Neste mundo todos os homens nascem em condições desiguais, mas a morte os iguala — disse Sêneca. Horácio dizia também que a morte nivela os cetros e os cajados. Numa palavra, quando a morte chega, finis venit, tudo se acaba e tudo se deixa; de todas as coisas deste mundo nenhuma levamos para a tumba.
AFETOS E SÚPLICAS
Senhor, já que me fazeis reconhecer que tudo quanto o mundo estima não passa de fumo e demência, dai-me força para livrar-me dele antes que a morte me arrebate. Infeliz de mim, que tantas vezes, por míseros prazeres e bens terrenos, vos ofendi e perdi a vós que sois o Bem infinito! Ó meu Jesus, médico celestial, volvei os vossos olhos para minha pobre alma; vede as feridas que eu mesmo lhe abri com meus pecados, e tende piedade de mim. Mas, para me curar, quereis também que me arrependa das ofensas que vos fiz. Já que me arrependo de coração, curai-me, agora que podeis fazê-lo (Sl 40,5). Esqueci-me de vós; mas vós não me esquecestes, e agora me dais a entender que até quereis olvidar minhas ofensas, se eu as detestar (Ez 18,21).
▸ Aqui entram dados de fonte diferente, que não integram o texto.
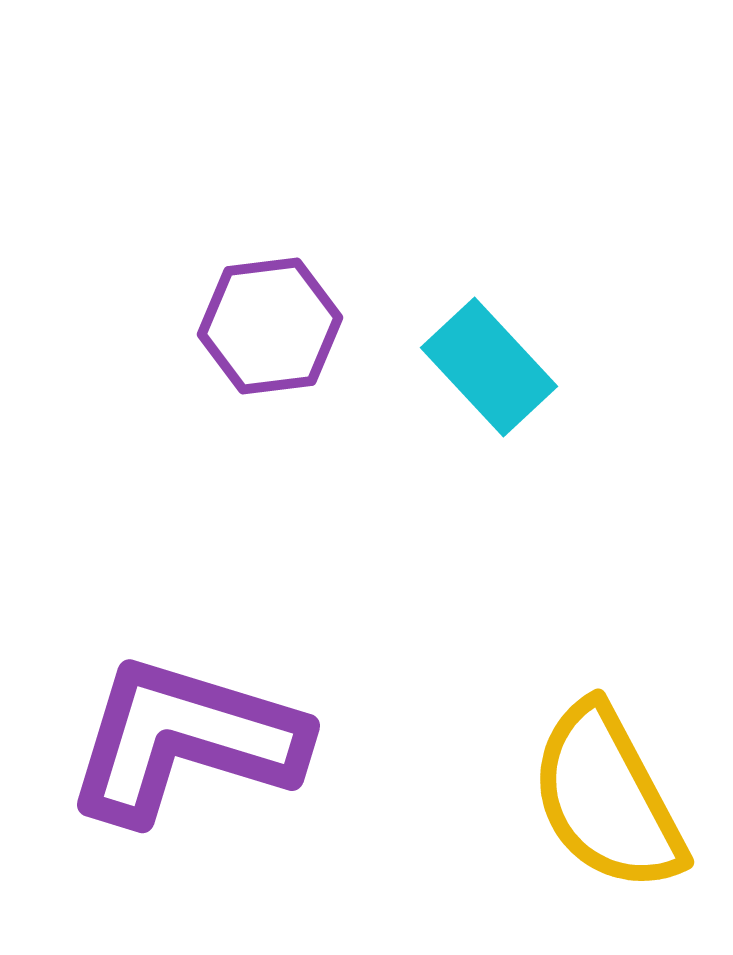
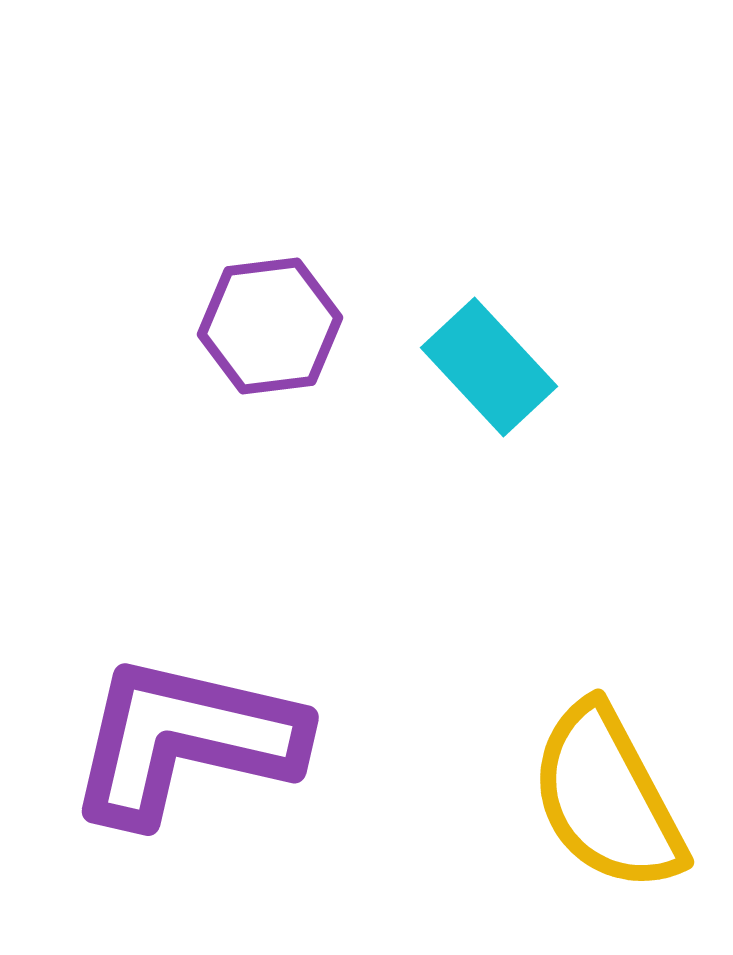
purple L-shape: rotated 4 degrees counterclockwise
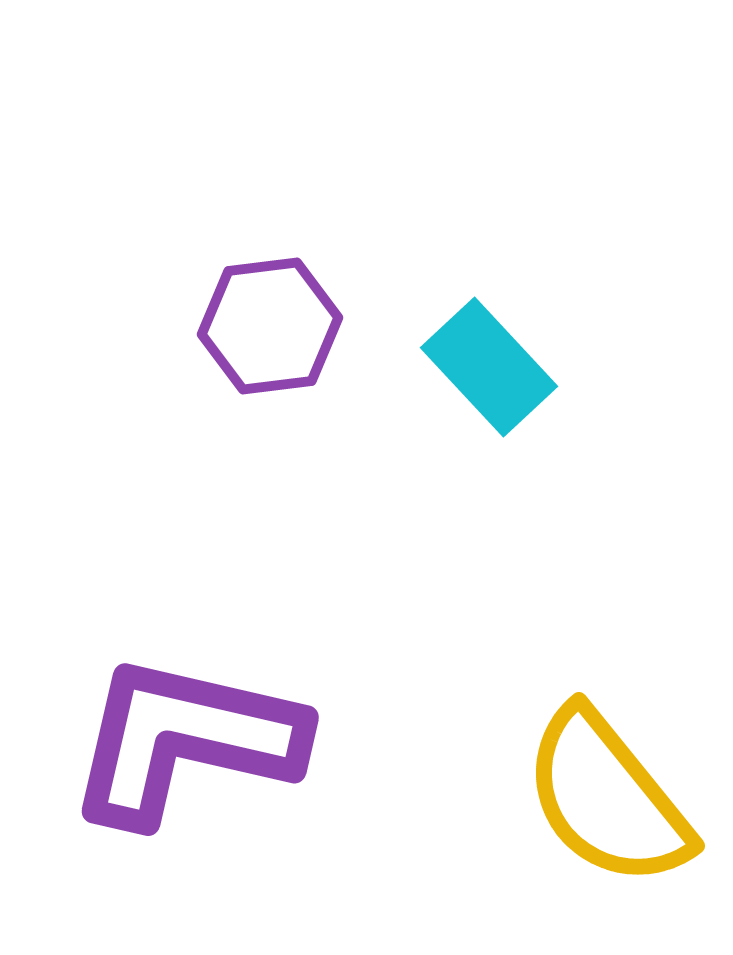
yellow semicircle: rotated 11 degrees counterclockwise
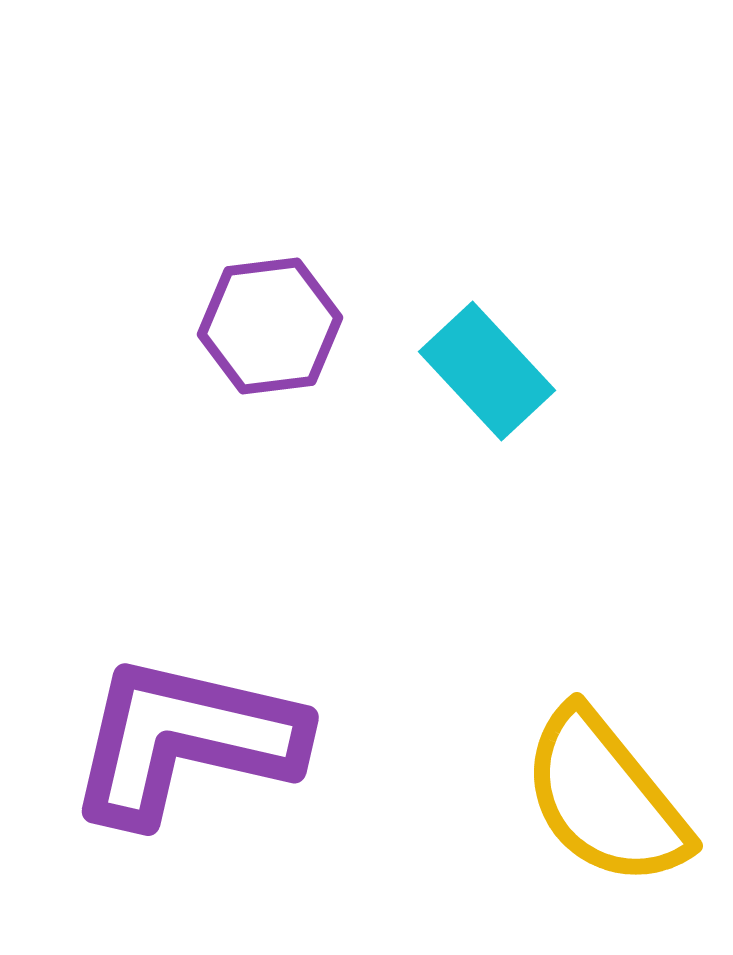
cyan rectangle: moved 2 px left, 4 px down
yellow semicircle: moved 2 px left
Sim, detesto e aborreço-as mais que todos os males. Esquecei, pois, meu Redentor, as amarguras que vos causei. Doravante, prefiro perder tudo, até a vida, a perder a vossa graça. De que me serviriam, sem ela, todos os bens do mundo? Dignai-vos ajudar-me, Senhor, já que conheceis minha fraqueza.
O inferno não deixará de tentar-me; prepara mil assaltos para me reduzir de novo à condição de seu escravo. Mas vós, meu Jesus, não me abandoneis! Quero ser escravo de vosso amor. Sois meu único Senhor, que me criastes, que me remistes e que me amastes sem limites. Sois o único que mereceis amor, e só a vós é que eu quero amar.